The admissions process is cutthroat. It is based on an essay and an interview. It begins with an AA and then an even luckier few continue on to the BA program. Students are studying things like Plato, Mandarin, Debate, and Calculus. They are earning their degrees in the same way any other student would outside prison walls. Professors do not give pass/fail grades. They are legitimately working with each individual just as they would at a stand-alone university. This is a college that just happens to be on prison grounds. Before they graduate, they must submit a senior project. The paper must be between 80-100 pages. It is the equivalent of a Master’s thesis. Here is a best option for part time
College Behind Bars puts faces and voices to those benefiting from but genuinely fighting to improve their lives and thus, the world all we live in. We, the viewers, are forced to come to terms with the prison industrial complex, systemic racism, and our own moral compass. And the students are forced to come to terms with their pasts and their futures. College Behind Bars is both informative and eye-opening. It breathes life into the stories of a population oftentimes swept under the rug. You will cheer on the college students, no matter what your views on how they got their opportunity to learn and earn their degrees.

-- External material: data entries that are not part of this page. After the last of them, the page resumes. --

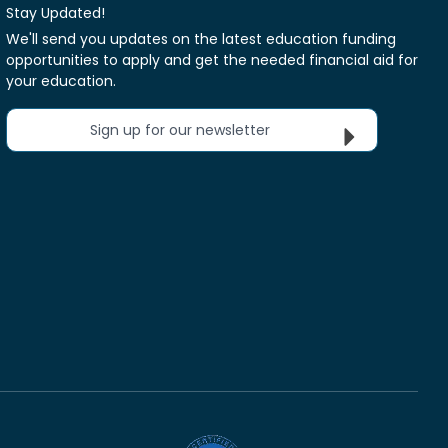
Stay Updated!
We'll send you updates on the latest education funding
opportunities to apply and get the needed financial aid for
your education.
Sign up for our newsletter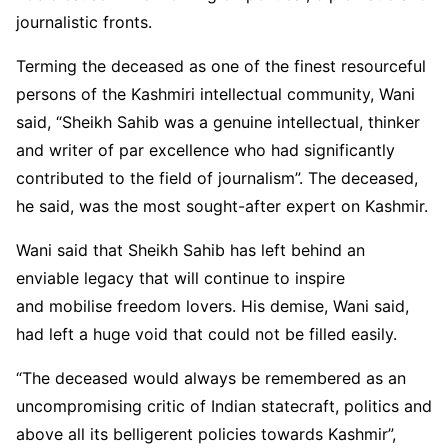
journalistic fronts.
Terming the deceased as one of the finest resourceful
persons of the Kashmiri intellectual community, Wani
said, “Sheikh Sahib was a genuine intellectual, thinker
and writer of par excellence who had significantly
contributed to the field of journalism”. The deceased,
he said, was the most sought-after expert on Kashmir.
Wani said that Sheikh Sahib has left behind an
enviable legacy that will continue to inspire
and mobilise freedom lovers. His demise, Wani said,
had left a huge void that could not be filled easily.
“The deceased would always be remembered as an
uncompromising critic of Indian statecraft, politics and
above all its belligerent policies towards Kashmir”,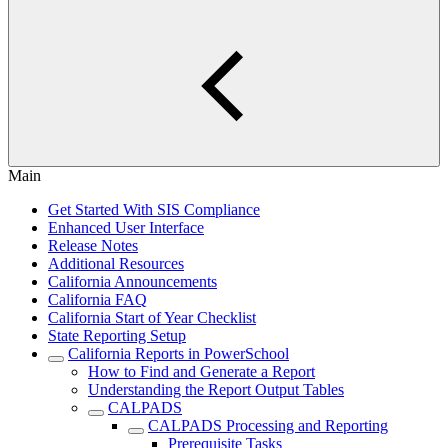
Main
Get Started With SIS Compliance
Enhanced User Interface
Release Notes
Additional Resources
California Announcements
California FAQ
California Start of Year Checklist
State Reporting Setup
California Reports in PowerSchool
How to Find and Generate a Report
Understanding the Report Output Tables
CALPADS
CALPADS Processing and Reporting
Prerequisite Tasks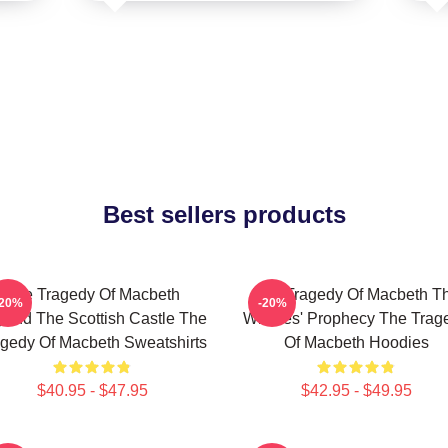
Best sellers products
The Tragedy Of Macbeth
The Tragedy Of Macbeth T
-20%
-20%
ond The Scottish Castle The
Witches' Prophecy The Trag
gedy Of Macbeth Sweatshirts
Of Macbeth Hoodies
$40.95 - $47.95
$42.95 - $49.95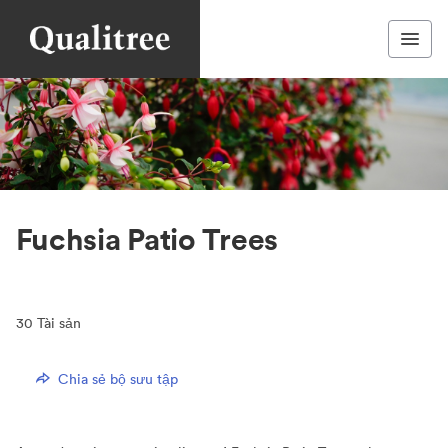
Fuchsia Patio Trees
30
Tài sản
Chia sẻ bộ sưu tập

Zip. Zap. Zop. This is one of the most familiar improv games for theater nerds all over the country. In the first 20 minutes of Tim Robbins‘ new doc we watch a group of maximum security prisoners experience their very first acting class with The Actor’s Gang Prison Project. Ordinarily divided by race and gang affliction out in the yard, these men from all different backgrounds allow themselves to be free. They allow happiness, vulnerability, doubt, fear, and reflection into their normally regimented day and existence. The human connections and breakthroughs made in an acting class can change the very way you think and process information. It is an outlet that is unique and to see the effect it has on this particular group of people is profound. As the classes progress, they are challenged to emote, not just feign happy or sad, but truly feel anguish, rage, glee. To see men who are oftentimes not allowed to express themselves because of toxic masculinity and their specific surrounding, finally, feel safe enough to do so is truly breathtaking. Robbins and his teaching team, which includes an ex-prisoner, give us a masterclass in this documentary. 45 Seconds of Laughter (which is also how they end each class) is more than a film, it is a brilliant human experience. You will see transformations right in front of your eyes. Destroying boundaries through art, building friendships through mask play, and repairing relationships with loved ones by taking a chance on something completely outside of their comfort zone is nothing short of extraordinary. 45 Seconds of Laughter is a joyous film. Bravo to all.